Paintings by Lil Tudor-Craig

"Painting is a way for me to explore, understand and celebrate the natural world of the British Isles.

My interest is in ecology or the relationship of living things to each other and to their habitat. Each painting shows a particular place at a particular time of year, with some of the creatures which would be found there at that time.

The pictures are conceived as if time could be stretched so that one could look at that place for a month all in one day. Some of the paintings are concerned with the beauty of often overlooked simple places such as reedbeds, brambles, nettles, field corners and thorn thickets with the incredible diversity of species that live there. Some paintings are of more complex long-established plant communities such as old meadows and their web of intricately dependant species. The paintings celebrate species of plants and animals that are still common, and are also an elegy for those that are passing into history. I use egg tempera, a paint made by mixing very pure pigments with egg yolk. Intense colours and fine detail are possible with this medium. The pictures are painted onto high quality plywood panels which are prepared using gesso to provide the ground for painting. Each picture takes around three months to complete".

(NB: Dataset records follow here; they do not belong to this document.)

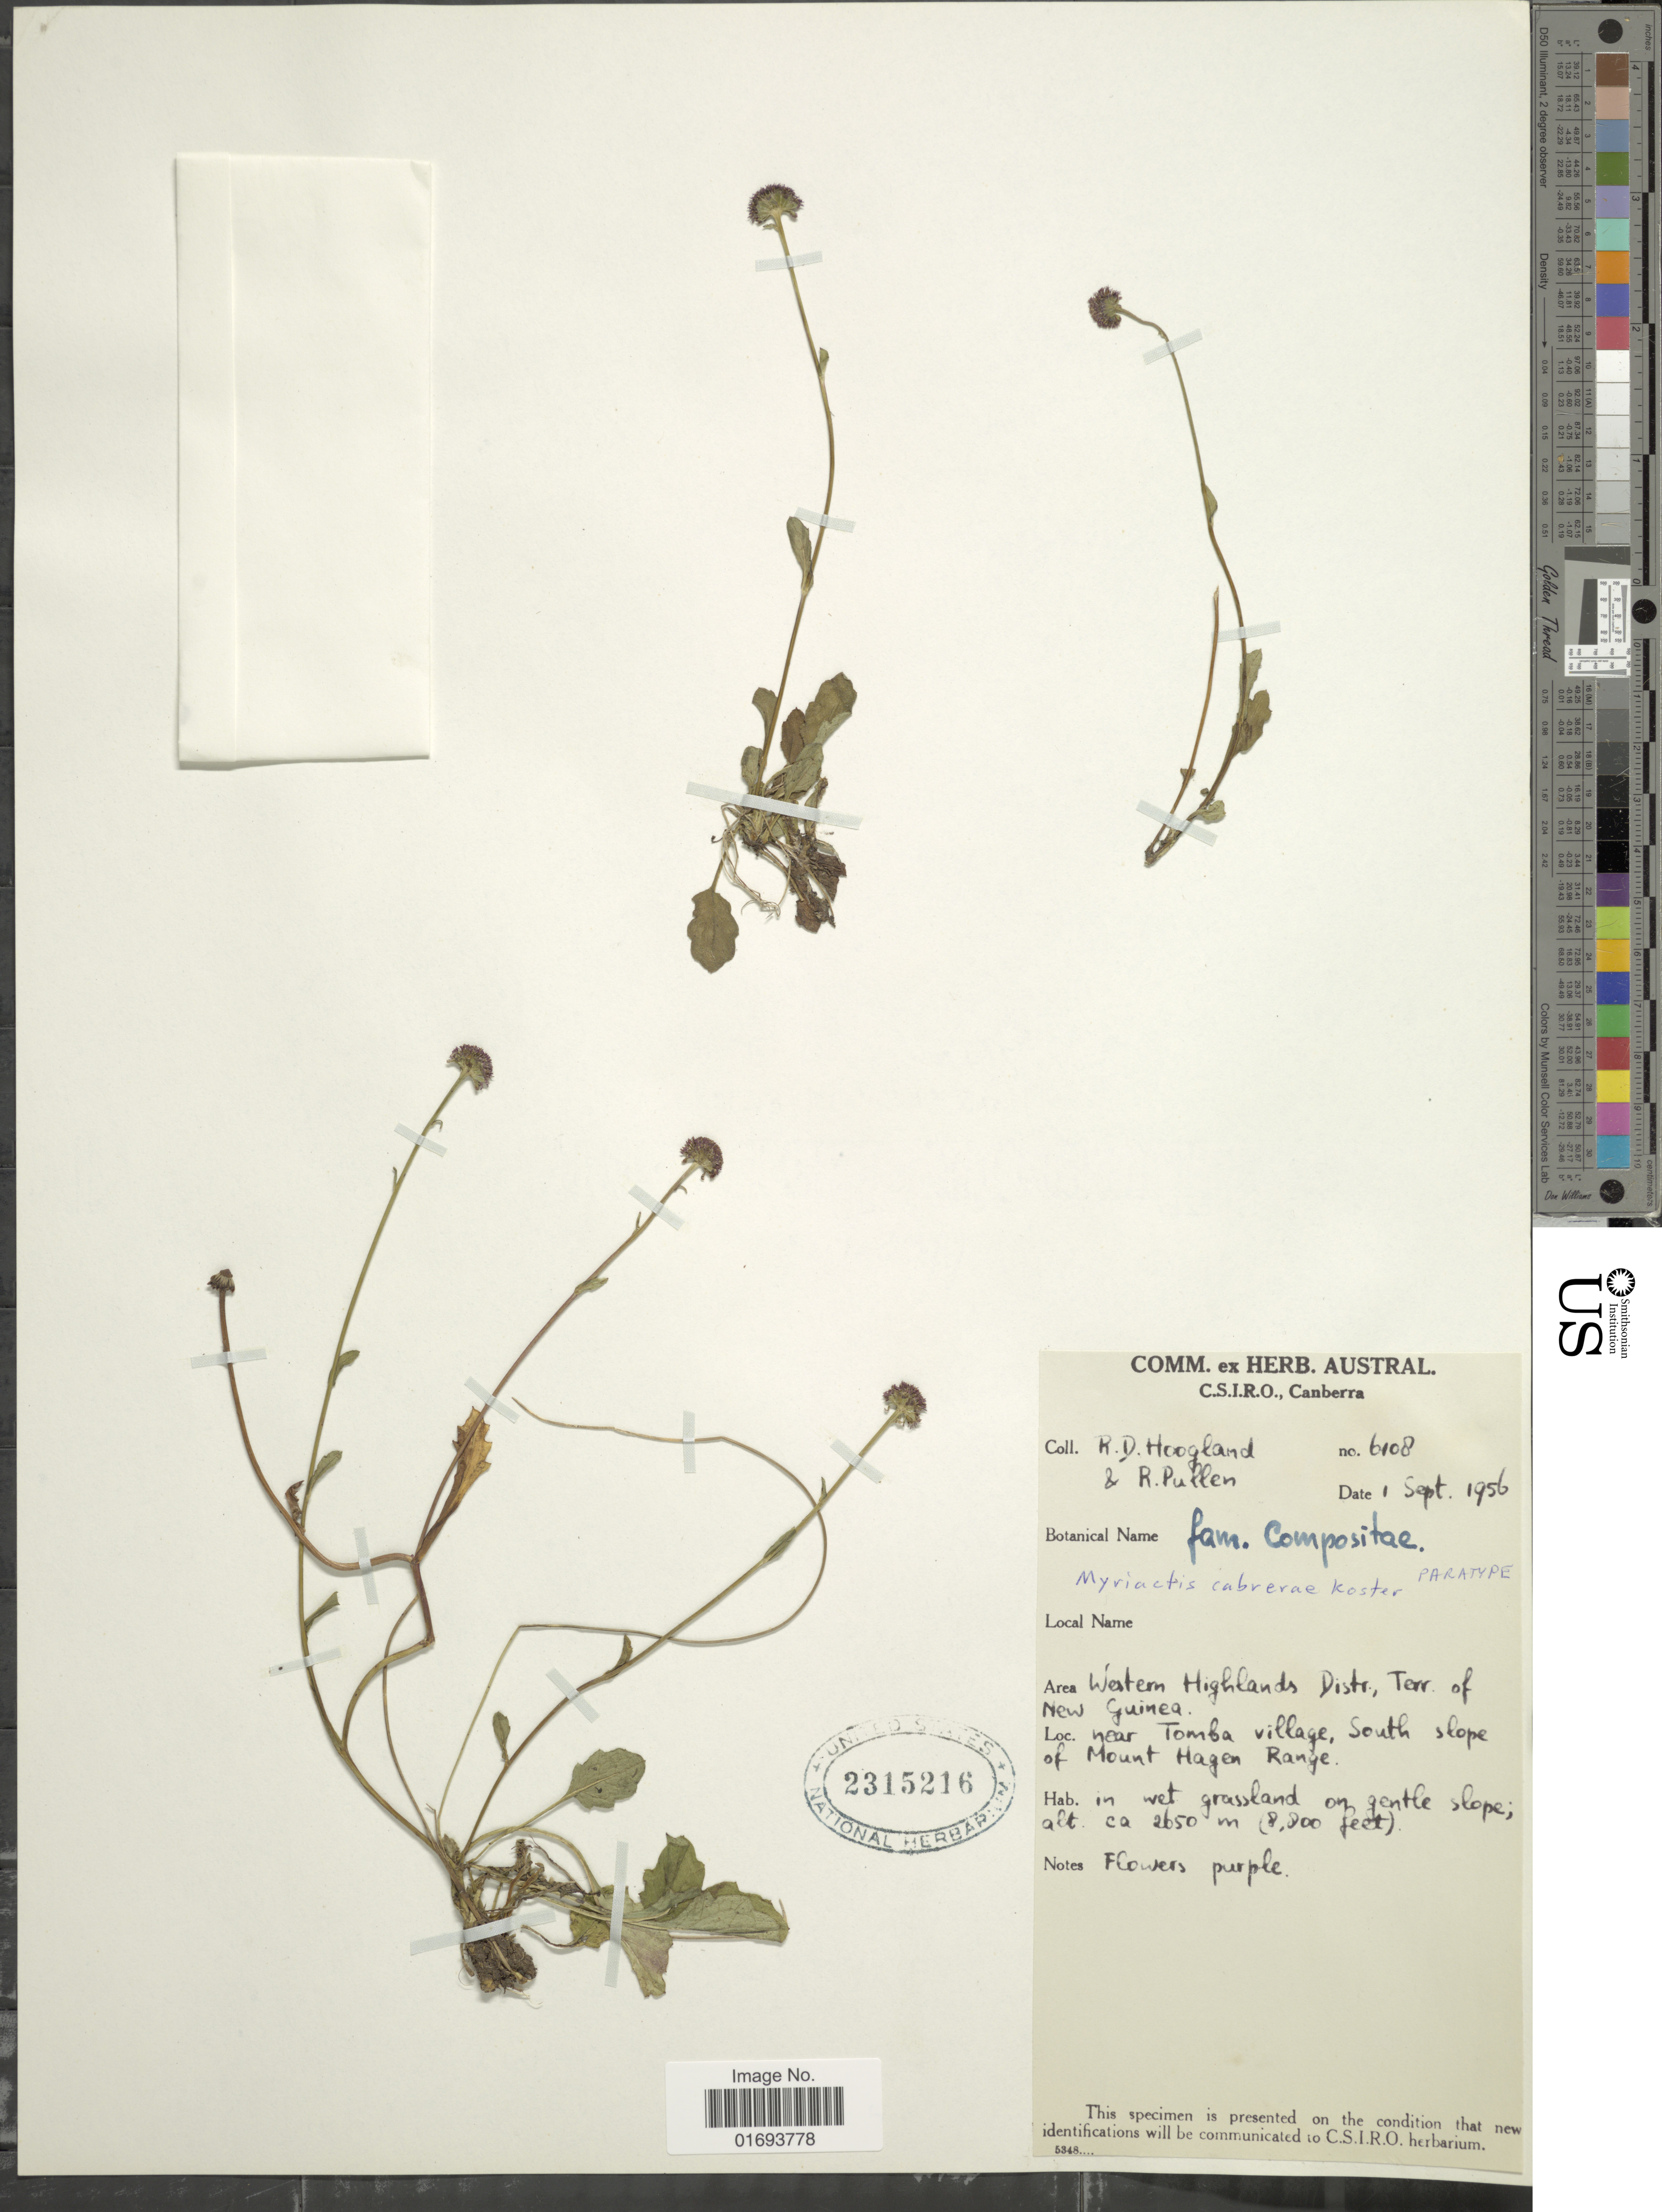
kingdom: Plantae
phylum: Tracheophyta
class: Magnoliopsida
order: Asterales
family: Asteraceae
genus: Myriactis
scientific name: Myriactis cabrerae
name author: Koster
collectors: R. D. Hoogland & R. Pullen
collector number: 6108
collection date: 1956-09-01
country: Papua New Guinea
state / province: Western Highlands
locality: Western Highlands Distr., Ter of New Guinea. near Tomba village, South slope of Mount Hagen Range in wet grassland on gentle slope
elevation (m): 2650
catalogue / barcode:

Tel: 07813 068054 www.tudor-craig.co.uk email: lil@tudor-craig.co.uk

Paper Sculpture by Polly Verity

Polly Verity creates miniature wire and paper sculptures depicting extinct species, other-worldly and mythological creatures.
With a structure made of pure silver wire that describes the external contours like a delicate exoskeleton, fine paper covers this like a taut translucent skin. The outcome is a form that takes up volume and yet appears hardly there. White and diaphanous paper gently contrasts with the darker, underlying wireframe lines of the structure which appears as a line drawing describing threedimensional contours.

Ancient and timeless, drawn from myth or descriptions of creatures now extinct, these strange beasts emanate a sense of fragility and poignancy.
Often origami paper work is incorporated, tiny meticulous repeat folds slot together to form wings or the feathers of a creature. Sometimes forms stem from a flat sheet of paper with resulting shapes resembling naturalistic forms such as coral and fungi to other very different mathematical geometric repeated forms precisely folded without cuts. This paperwork is incorporated into the wire sculptures, seamlessly as though they grew there or were formed over millennia like strange crystal.

The works appeal to people's sense of wonder and the unknown. The stance and facial expression of each creature relays an anthropomorphic depth and strength of emotion which seems to particularly resonate and is accentuated by the idea of a creature trapped inside a glass prison which is at once beautiful and heart-rending.

The paper is acid-free and conservation grade and the glue is archival quality, the same materials as used in book conservation.